Karine came down the stairs rooting in her bag and started when she saw them.

“What's the matter?” she said, brightly, but her eyes were steel-set. Half past eight in the morning and she was rearing for round two.

Joseph said, “We're going to look like we've been looting.”

“What?”

“Seriously, Karine. There's less shit in the Argos catalogue.”

“What do you propose I leave behind?” she said, folding her arms.

Ryan raised his eyebrows at Joseph, who met the challenge and scowled back.

“Tell her,” he said.

“Tell her what, boy?”

“Tell her this is too much stuff.”

Ryan sat back onto the couch and ran his hands over his head.
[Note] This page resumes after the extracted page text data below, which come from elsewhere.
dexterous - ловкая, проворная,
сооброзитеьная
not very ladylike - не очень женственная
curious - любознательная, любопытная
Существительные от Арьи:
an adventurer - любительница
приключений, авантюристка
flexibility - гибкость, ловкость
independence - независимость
Joseph took the car keys from the coffee table and bumbled around the installation and out of the room, tutting. Karine's nails, specially painted black with neon rainbow stripes, drummed against her upper arms.

“There's got to be some stuff you don't need,” Ryan said.

“What,” she enunciated, “do you. Propose. I leave behind?”

“I don't know. Most of the shoes? A metric tonne of the make-up? We're going to a festival, girl, not searching for Doctor fucking Livingstone.”